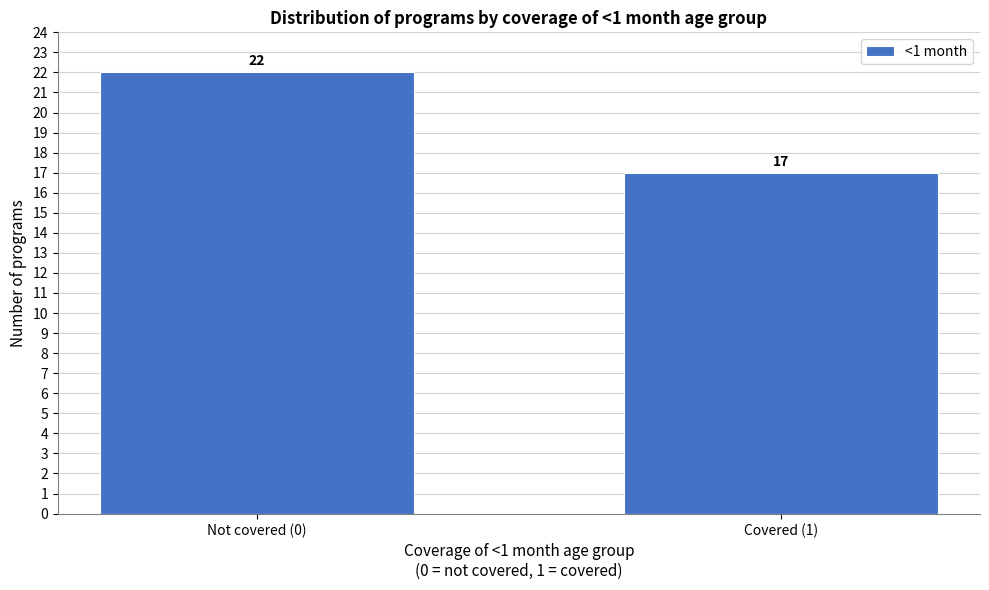

Reading left to right, transcribe all the data shown in this chart.

Not covered (0)=22	Covered (1)=17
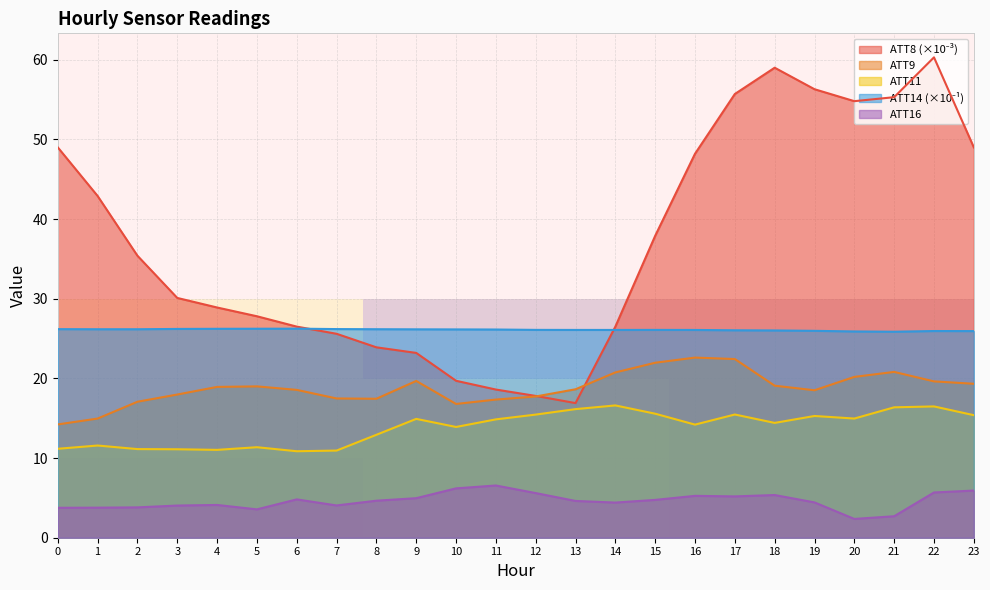

The ATT16 series shows 4.4 at 19. True or false?

True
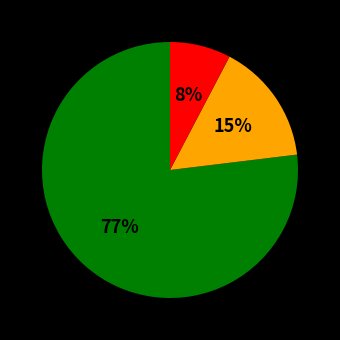

To the nearest percent, what is the average slice percentage?

33%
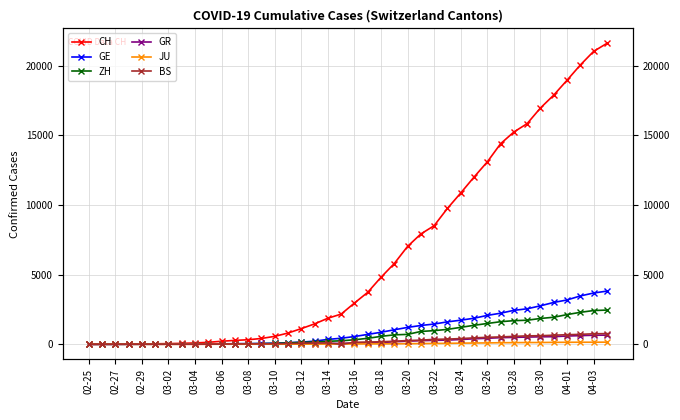

What is the value of the BS point at the 38th from the left?

714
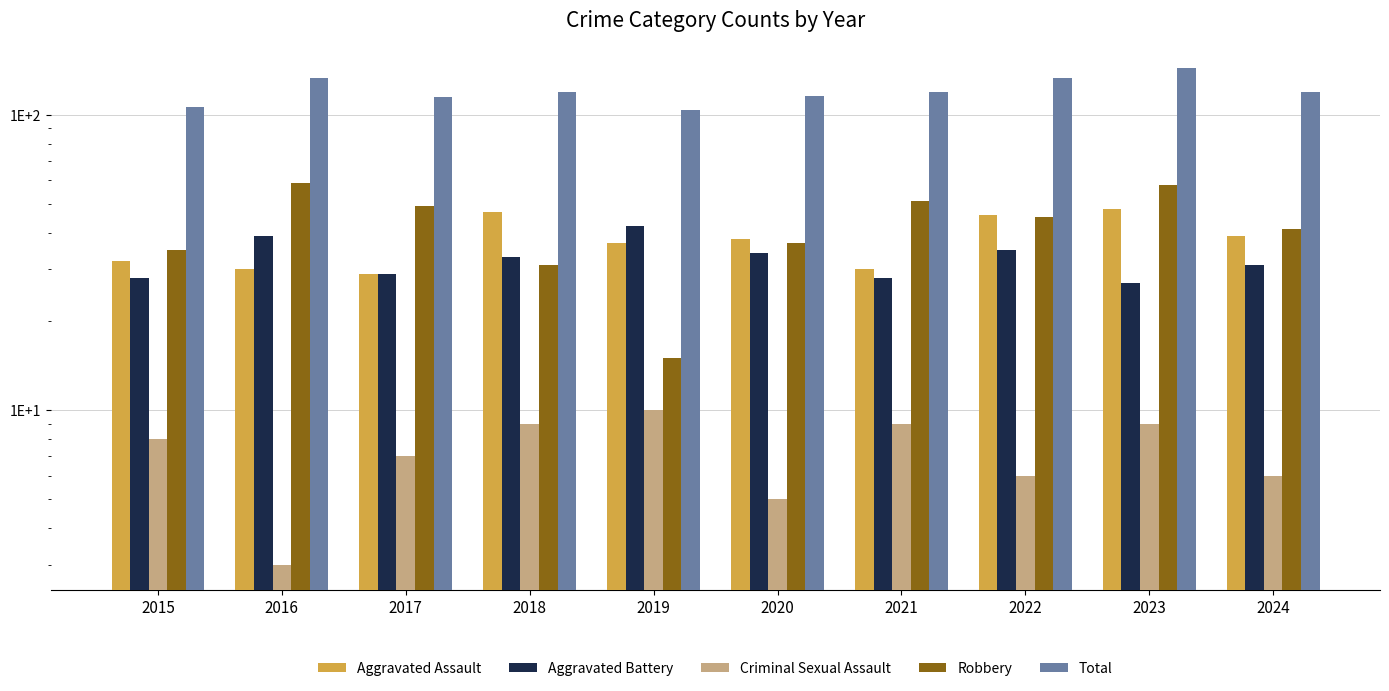

The value of Criminal Sexual Assault at 2015 is 8. True or false?

True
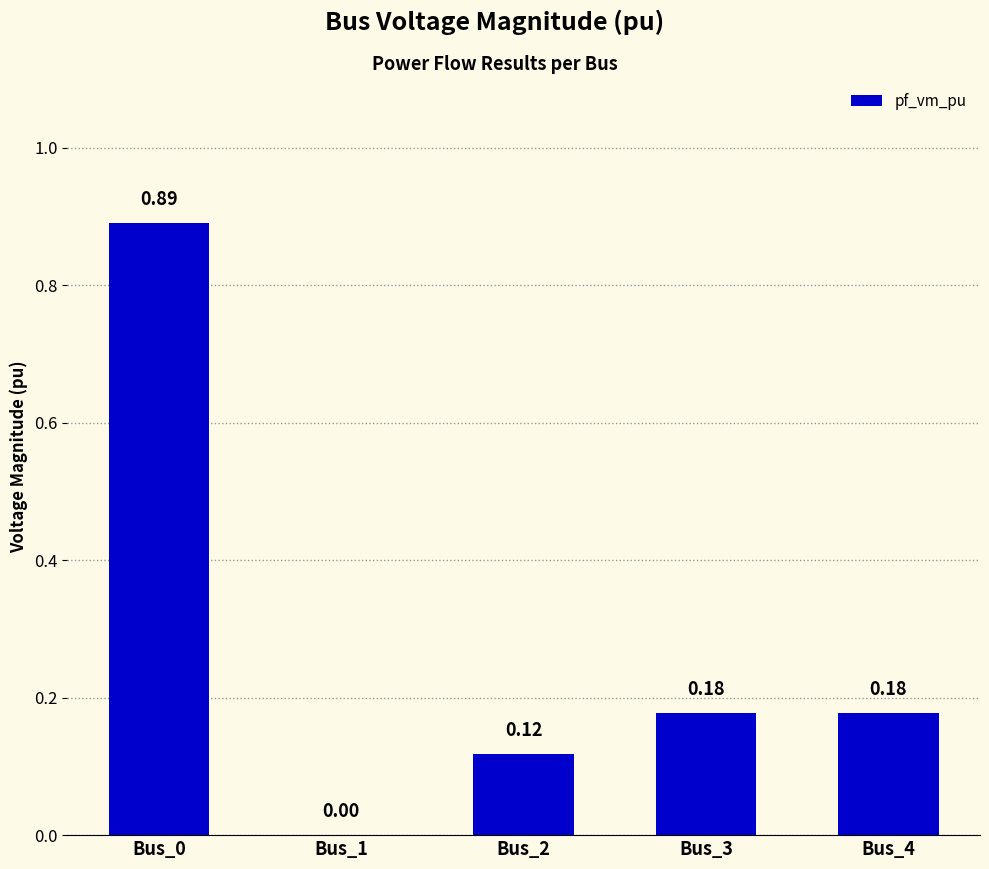

What is the sum of all values?

1.4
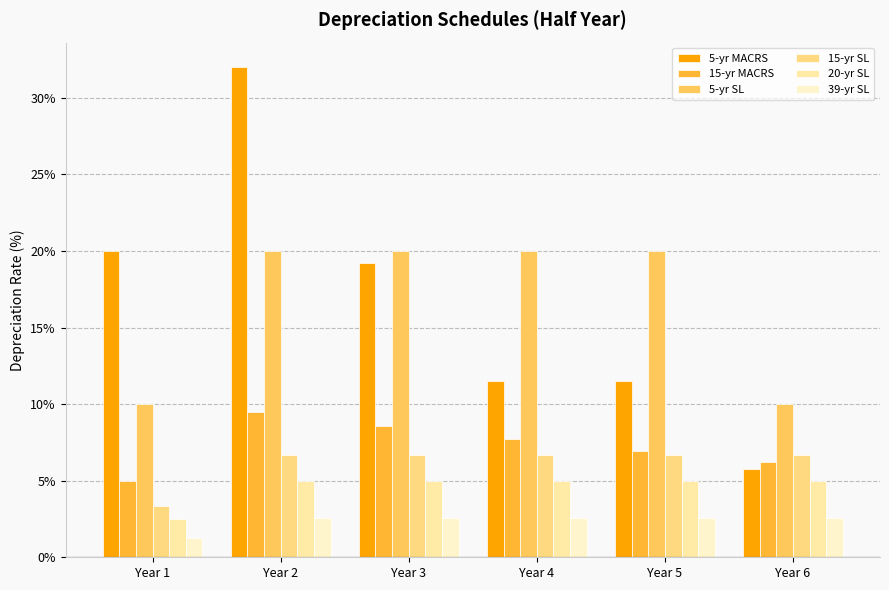

The 20-yr SL series shows 1.3 at Year 3. True or false?

False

Request: Can you put each line of the material above into a JSON list of strings, one string per line, leaving out blank lines and the pictures?

Exercise answer:
[
  "Reading left to right, transcribe all the data shown in this chart.",
  "Not covered (0)=22\tCovered (1)=17",
  "The ATT16 series shows 4.4 at 19. True or false?",
  "True",
  "To the nearest percent, what is the average slice percentage?",
  "33%",
  "What is the value of the BS point at the 38th from the left?",
  "714",
  "The value of Criminal Sexual Assault at 2015 is 8. True or false?",
  "True",
  "What is the sum of all values?",
  "1.4",
  "The 20-yr SL series shows 1.3 at Year 3. True or false?",
  "False"
]